Business solutions general manager Greg McAlister called the plan a "fundamental change" to how customers paid for global roaming.
"Rather than having to worry about 120-odd countries with off-peaks and on-peaks or which carrier you're on, we're saying 'there are five zones and that's all you have to worry about'."
But the effect of averaging roaming prices across several countries could increase costs for calling from an individual country.
Industry commentators have pointed out Telecom's Australian roaming pricing as being higher than Vodafone's.
McAlister said calling and texting could become expensive when Vodafone customers were no longer roaming on its Australian network.
Under Telecom's new pricing, calls within Australia and back to New Zealand will cost 85c a minute - down from 99c. Text prices go up from 20c to 80c.
The company will release roaming data costs later this year.
Vodafone charges customers the same rate as their New Zealand pricing plan for local calls and to New Zealand while on the Vodafone Australia network. Texts cost 46c.

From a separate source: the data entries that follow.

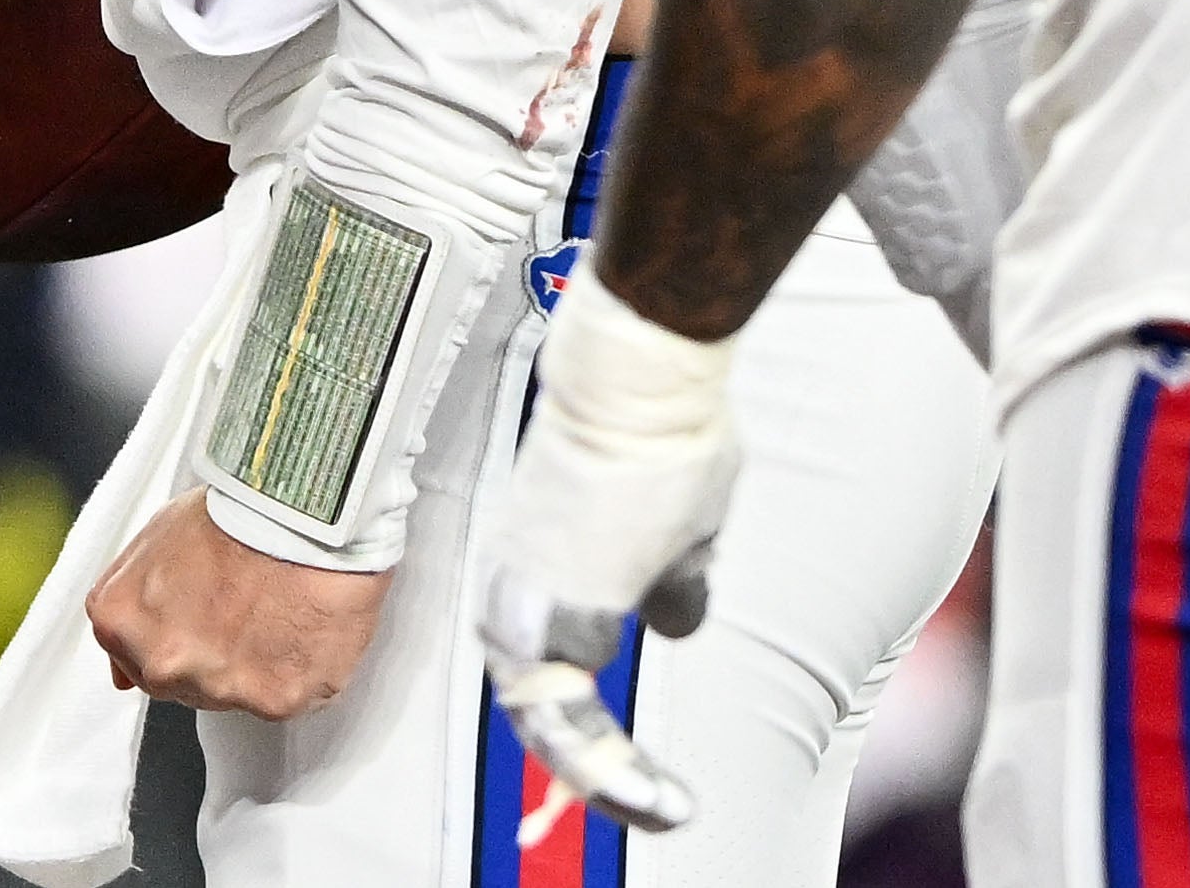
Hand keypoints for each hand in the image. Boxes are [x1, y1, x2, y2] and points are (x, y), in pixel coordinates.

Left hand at [86, 490, 387, 717]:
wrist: (301, 512)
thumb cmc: (236, 513)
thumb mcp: (156, 538)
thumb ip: (129, 603)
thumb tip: (120, 671)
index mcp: (122, 623)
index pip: (131, 659)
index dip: (172, 631)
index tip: (198, 613)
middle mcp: (163, 664)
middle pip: (179, 684)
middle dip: (206, 654)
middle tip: (239, 607)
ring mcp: (217, 688)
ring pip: (231, 695)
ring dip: (250, 666)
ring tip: (272, 610)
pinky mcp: (273, 701)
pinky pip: (281, 700)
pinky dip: (292, 673)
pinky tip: (297, 630)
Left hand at [472, 262, 740, 834]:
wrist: (642, 383)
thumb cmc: (660, 434)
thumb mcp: (679, 528)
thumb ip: (669, 581)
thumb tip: (676, 624)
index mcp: (532, 568)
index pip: (540, 664)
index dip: (580, 721)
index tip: (634, 768)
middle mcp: (509, 589)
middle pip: (531, 703)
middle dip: (586, 765)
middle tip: (646, 803)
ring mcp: (519, 602)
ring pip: (540, 719)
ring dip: (597, 776)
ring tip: (655, 807)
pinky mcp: (548, 613)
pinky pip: (562, 717)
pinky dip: (605, 767)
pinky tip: (655, 794)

Once customers start roaming on other Australian mobile networks, the pricing switches to flat rate charges of between $1.50 and $1.75 for local calls and $2.60 to $6.90 calling New Zealand. Texts cost 65c.
Vodafone spokesman Paul Brislen said the company was able to offer competitive prices because it was represented in about 120 countries.
He said Vodafone customers were not required to use its local roaming partner and could select a cheaper mobile company.
Telecom's pricing is part of a three-year global roaming deal signed with Hong Kong mobile operator CSL in April. McAlister said the deal meant Telecom did not need to negotiate prices individually. Telecom shares closed down 4c at $4.59.